Um exemplo disso foi a curiosa conversa que tive há dois dias no centro de Willemstad. Aqui, a grande maioria dos supermercados pertencem a imigrantes chineses. Então, a dada altura, participei numa conversa com a dona do supermercado e um cliente. Ou seja, uma chinesa, um curaçauense e um português, eles a falarem em papiamentu, eu a falar em crioulo da Cidade da Praia, e a entendermo-nos completamente. (Para quem não saiba, fui professor em Cabo Verde no final dos anos noventa e lá aprendi a falar crioulo.)


Desde que cheguei, procurei alguma informação sobre estas relações linguísticas e históricas. Encontrei trabalhos académicos bastante completos que, no entanto, se não tivesse tido a experiência de estar aqui, me deixariam a pensar que existem enormes diferenças entre o papiamentu e os crioulos de Cabo Verde. Menciona-se a mistura do neerlandês, do inglês, de línguas indígenas americanas, do castelhano, entre outras. Sim, encontrei algumas dessas referências mas, de um ponto de vista puramente empírico e boquiaberto, a grande afirmação que quero fazer é: o papiamentu entende-se com muita facilidade.


Em papiamentu, “eu” diz-se “mi”, “tu” diz-se “bô”. Os verbos no presente declinam-se com “ta” + infinitivo. Exemplo: “eu como” é “mi ta comi”, “eu falo” é “mi ta pápia”, “eu preciso” é “mi ta mesti”.


Por via das ligações destes crioulos com a língua portuguesa, o papiamentu é também compreensível para qualquer falante de português que se disponha a esse esforço. Principalmente por escrito, uma vez que a ortografia do papiamentu se encontra regulada e está completamente implementada.
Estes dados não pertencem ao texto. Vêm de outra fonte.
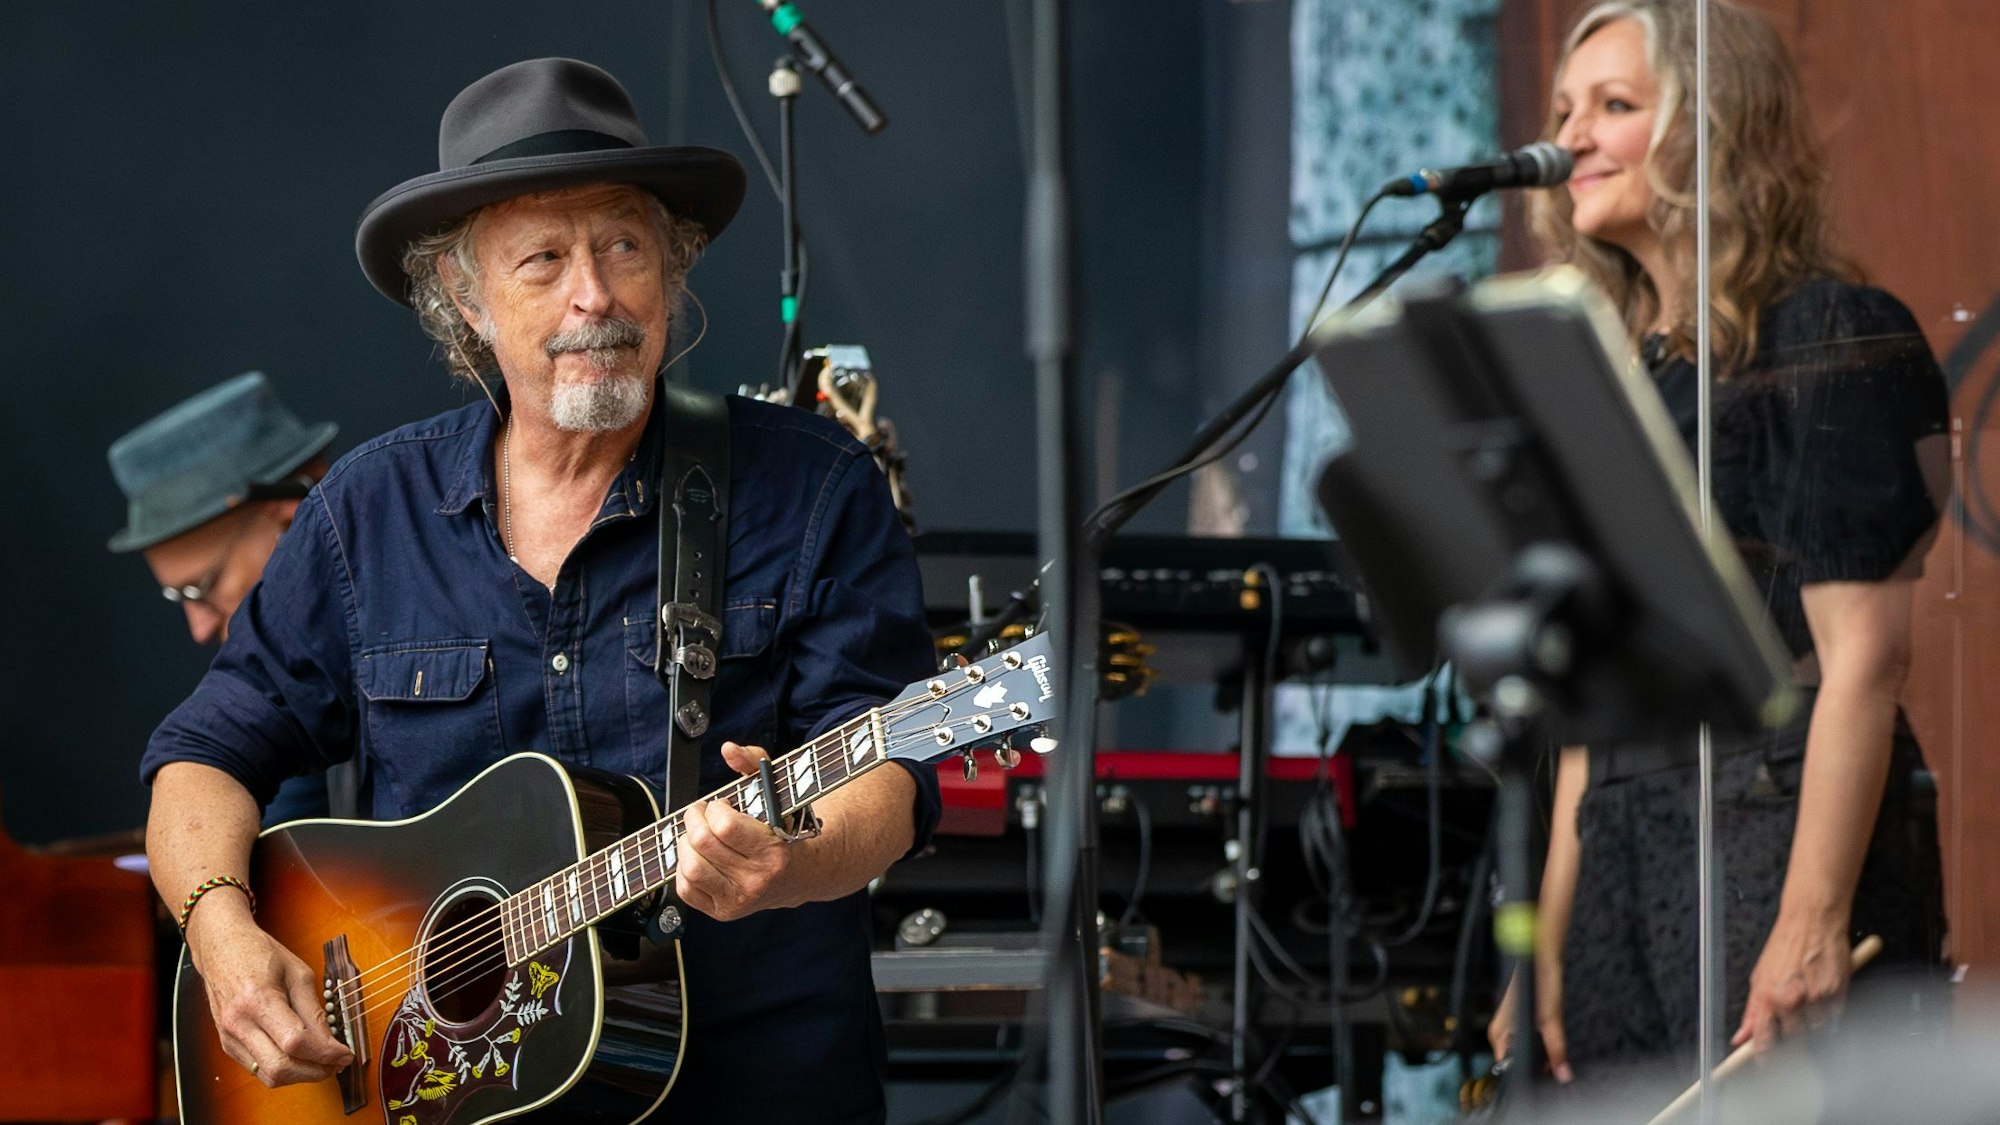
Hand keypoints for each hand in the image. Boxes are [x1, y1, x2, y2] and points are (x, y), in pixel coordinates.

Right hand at [185, 894, 353, 1085]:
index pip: (295, 1042)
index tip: (346, 1054)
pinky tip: (299, 1057)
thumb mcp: (298, 973)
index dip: (325, 1053)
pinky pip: (258, 1069)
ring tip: (321, 1062)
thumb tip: (331, 1042)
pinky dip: (283, 1069)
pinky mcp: (227, 1044)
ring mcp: (229, 1037)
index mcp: (257, 999)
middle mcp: (238, 1023)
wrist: (221, 947)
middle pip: (280, 1068)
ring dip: (299, 1075)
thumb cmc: (259, 953)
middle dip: (314, 1072)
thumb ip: (314, 1010)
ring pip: (268, 1076)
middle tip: (336, 1063)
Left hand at [676, 742, 808, 921]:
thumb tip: (729, 749)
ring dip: (685, 843)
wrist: (801, 874)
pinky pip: (685, 889)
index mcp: (773, 851)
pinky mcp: (723, 912)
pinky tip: (699, 857)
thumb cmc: (784, 828)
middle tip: (701, 813)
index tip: (721, 805)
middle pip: (702, 843)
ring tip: (698, 835)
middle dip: (694, 818)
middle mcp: (756, 880)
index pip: (724, 827)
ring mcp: (738, 900)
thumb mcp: (776, 791)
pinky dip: (684, 869)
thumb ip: (754, 762)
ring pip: (689, 867)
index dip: (715, 809)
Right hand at [1489, 968, 1572, 1083]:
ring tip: (1556, 1053)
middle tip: (1557, 1067)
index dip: (1530, 1075)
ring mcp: (1512, 1027)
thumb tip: (1563, 1073)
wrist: (1542, 958)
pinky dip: (1544, 1045)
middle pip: (1520, 1062)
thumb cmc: (1537, 980)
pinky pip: (1533, 1042)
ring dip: (1543, 1056)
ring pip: (1528, 1052)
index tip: (1547, 1080)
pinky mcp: (1522, 1022)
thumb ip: (1556, 1048)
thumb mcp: (1550, 1019)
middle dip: (1539, 1066)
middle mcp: (1502, 1033)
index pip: (1509, 1068)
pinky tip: (1554, 1041)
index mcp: (1499, 1034)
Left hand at [1732, 910, 1851, 1054]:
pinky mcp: (1838, 994)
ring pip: (1816, 1031)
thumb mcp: (1760, 976)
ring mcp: (1817, 999)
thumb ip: (1753, 1011)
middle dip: (1793, 1037)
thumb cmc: (1784, 946)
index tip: (1766, 1066)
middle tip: (1793, 1020)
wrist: (1812, 921)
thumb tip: (1740, 1038)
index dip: (1765, 1058)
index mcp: (1767, 997)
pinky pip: (1835, 1019)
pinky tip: (1822, 993)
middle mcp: (1791, 1001)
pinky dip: (1830, 1012)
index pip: (1765, 1041)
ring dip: (1813, 1022)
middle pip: (1794, 1041)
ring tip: (1808, 997)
Esta ligação linguística é profundamente comovente. Por via das pessoas escravizadas que foram trazidas para trabalhar na cana-de-açúcar, esta forma de falar atravessou o imenso oceano e chegou aqui. Aqueles que estão lá, na costa ocidental africana, são parentes destes que estão aqui, nas Caraíbas. Foram obrigados a separar-se, mas mantém este vínculo fundamental, a língua que as suas mães lhes ensinaram.